La sérotonine, également appelée « hormone du bonheur », est l’un de nos neurotransmetteurs les plus importants, régulant de nombreux processus dans notre cerveau, en particulier nos sentiments, mais aussi l’appétit, la mémoire et le sommeil. Une meilleure compréhension de ces processus au niveau moléculaire pourrait améliorer le diagnostic et le traitement des maladies mentales. Les méthodes électrochimiques précédentes fonctionnaient avec une microélectrode, sur laquelle la sérotonine est directement oxydée et le courant résultant est mesuré. Cependant, les produits d’oxydation résultants polymérisent, adhèrent à la surface de l’électrode (encrassement) et désactivent rapidement le capteur (perte de signal d’environ 90 % en 30 minutes).
Une équipe dirigée par Ying Jiang et Lanqun Mao de l’Université normale de Pékin et de l’Académie chinoise des sciences (Pékin, Chine) a maintenant développé un capteur de sérotonine qui fournit des signaux extrêmement stables, même lors d’expériences à long terme, car presque aucun encrassement dû à la sérotonine oligomères se produit. La méthode est basée sur la potentiométrie redox galvanique (GRP), qui est une technique à courant nul.
Le cœur du capteur est une minuscule électrode bipolaire, qui peut être décrite de manière simpliste comme une tige dont une extrémité dépasse dans le liquide mesuré tandis que l’autre se trouve dans une solution d’électrolyte avec des propriétés électrochimiques qui sont précisément ajustées à la molécule d’analyte. Un contact électrique est établi exclusivement par la solution d’électrolyte. A une extrémité de l’électrode, un équilibre électrochimique est établi entre les ions de l’électrolyte dans divers états de charge (dans ce cas : IrCl62–/IrCl63–), à l’autre extrémité, il y a un équilibre entre la sérotonine et sa forme oxydée. En utilisant un dispositif de mesure de la tension, il est possible de mesurer la différence de potentiel qui s’établit spontanément par rapport à une électrode de référence. Cette différence dépend de la concentration de sérotonine. Étant donné que seule la tension est mesurée et qu’aucun courant ne circule, il n’y a presque pas de dépôt de produits de sérotonine oligomère. Des mesures quantitatives sont possibles sur une large gamme de concentrations et sur une longue période de temps.
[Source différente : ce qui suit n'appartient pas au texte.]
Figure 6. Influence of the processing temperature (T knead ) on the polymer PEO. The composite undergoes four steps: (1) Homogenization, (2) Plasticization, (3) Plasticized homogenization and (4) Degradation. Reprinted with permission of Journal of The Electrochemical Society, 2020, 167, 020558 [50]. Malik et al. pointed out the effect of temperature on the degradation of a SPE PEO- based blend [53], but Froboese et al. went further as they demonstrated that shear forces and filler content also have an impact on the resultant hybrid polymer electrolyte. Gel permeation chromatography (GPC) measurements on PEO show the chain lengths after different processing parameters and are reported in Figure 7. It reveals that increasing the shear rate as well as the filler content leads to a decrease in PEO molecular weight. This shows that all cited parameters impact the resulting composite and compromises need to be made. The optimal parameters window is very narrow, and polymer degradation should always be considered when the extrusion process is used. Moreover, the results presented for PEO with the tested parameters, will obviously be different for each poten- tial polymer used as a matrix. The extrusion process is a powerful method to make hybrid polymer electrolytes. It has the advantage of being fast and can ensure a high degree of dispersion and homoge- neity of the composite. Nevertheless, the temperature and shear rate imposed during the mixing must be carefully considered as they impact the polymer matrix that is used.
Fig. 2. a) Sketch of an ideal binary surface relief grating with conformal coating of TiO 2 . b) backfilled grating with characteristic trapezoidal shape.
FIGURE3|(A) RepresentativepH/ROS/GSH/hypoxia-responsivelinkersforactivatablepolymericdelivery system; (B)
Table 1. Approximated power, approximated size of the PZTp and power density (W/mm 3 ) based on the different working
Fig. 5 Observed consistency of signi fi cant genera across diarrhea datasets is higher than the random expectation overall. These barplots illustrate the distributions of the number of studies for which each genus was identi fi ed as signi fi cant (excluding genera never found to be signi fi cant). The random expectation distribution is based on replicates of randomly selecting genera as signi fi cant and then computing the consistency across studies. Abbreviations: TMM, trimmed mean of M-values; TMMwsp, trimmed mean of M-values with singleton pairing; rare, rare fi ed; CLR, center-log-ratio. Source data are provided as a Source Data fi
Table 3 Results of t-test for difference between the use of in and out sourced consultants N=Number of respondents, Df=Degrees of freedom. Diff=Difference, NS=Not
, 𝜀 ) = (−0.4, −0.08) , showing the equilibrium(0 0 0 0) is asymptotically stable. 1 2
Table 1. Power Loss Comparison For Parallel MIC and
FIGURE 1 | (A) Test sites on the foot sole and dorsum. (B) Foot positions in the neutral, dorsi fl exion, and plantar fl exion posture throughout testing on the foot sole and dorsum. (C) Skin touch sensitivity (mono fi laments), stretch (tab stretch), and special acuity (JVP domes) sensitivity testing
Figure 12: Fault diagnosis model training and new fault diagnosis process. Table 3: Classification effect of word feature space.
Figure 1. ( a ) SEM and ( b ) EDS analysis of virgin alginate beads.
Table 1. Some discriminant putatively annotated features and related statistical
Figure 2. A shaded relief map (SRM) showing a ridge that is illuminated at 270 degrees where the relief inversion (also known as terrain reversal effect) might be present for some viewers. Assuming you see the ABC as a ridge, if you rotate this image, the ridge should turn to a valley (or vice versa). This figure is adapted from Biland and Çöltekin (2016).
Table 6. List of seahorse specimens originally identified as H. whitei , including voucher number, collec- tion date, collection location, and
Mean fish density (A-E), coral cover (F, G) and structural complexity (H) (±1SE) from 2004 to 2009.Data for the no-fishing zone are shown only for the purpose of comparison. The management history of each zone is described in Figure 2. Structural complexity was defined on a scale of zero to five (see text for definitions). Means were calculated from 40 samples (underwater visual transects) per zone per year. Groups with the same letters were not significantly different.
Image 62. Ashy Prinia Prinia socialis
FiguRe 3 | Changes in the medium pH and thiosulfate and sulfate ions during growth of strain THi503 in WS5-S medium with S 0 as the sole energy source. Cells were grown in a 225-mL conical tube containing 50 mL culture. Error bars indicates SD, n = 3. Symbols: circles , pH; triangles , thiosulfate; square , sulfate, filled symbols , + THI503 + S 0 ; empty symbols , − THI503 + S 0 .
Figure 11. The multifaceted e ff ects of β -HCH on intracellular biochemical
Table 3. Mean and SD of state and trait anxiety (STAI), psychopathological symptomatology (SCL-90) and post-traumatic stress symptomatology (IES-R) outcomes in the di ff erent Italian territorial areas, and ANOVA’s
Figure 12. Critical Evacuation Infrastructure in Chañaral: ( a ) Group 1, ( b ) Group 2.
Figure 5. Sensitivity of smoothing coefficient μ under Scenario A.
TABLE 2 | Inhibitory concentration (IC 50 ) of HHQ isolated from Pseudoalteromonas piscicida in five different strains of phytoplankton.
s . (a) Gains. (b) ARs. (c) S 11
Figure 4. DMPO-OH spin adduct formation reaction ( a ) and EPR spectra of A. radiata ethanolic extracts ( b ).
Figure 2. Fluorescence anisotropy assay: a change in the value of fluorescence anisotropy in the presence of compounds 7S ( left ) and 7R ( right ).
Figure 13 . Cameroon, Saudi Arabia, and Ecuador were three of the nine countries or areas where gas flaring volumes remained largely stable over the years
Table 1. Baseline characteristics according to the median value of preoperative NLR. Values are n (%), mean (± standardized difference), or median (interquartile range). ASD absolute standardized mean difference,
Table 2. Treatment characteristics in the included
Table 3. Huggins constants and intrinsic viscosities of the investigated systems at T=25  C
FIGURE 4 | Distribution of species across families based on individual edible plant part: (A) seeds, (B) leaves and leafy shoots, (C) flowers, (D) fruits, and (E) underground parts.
Des capteurs implantés dans le cerveau de cobayes ont pu suivre en temps réel la libération de sérotonine après stimulation avec des ions potassium. L’équipe a fait une observation intéressante après avoir administré de l’escitalopram, un inhibiteur de la recapture de la sérotonine souvent prescrit pour traiter la dépression sévère et les troubles anxieux. Son activité semble dépendre plus fortement du ralentissement du processus de captation que de la modulation de la concentration extracellulaire de sérotonine. Cette idée pourrait être importante pour le traitement des troubles psychiatriques.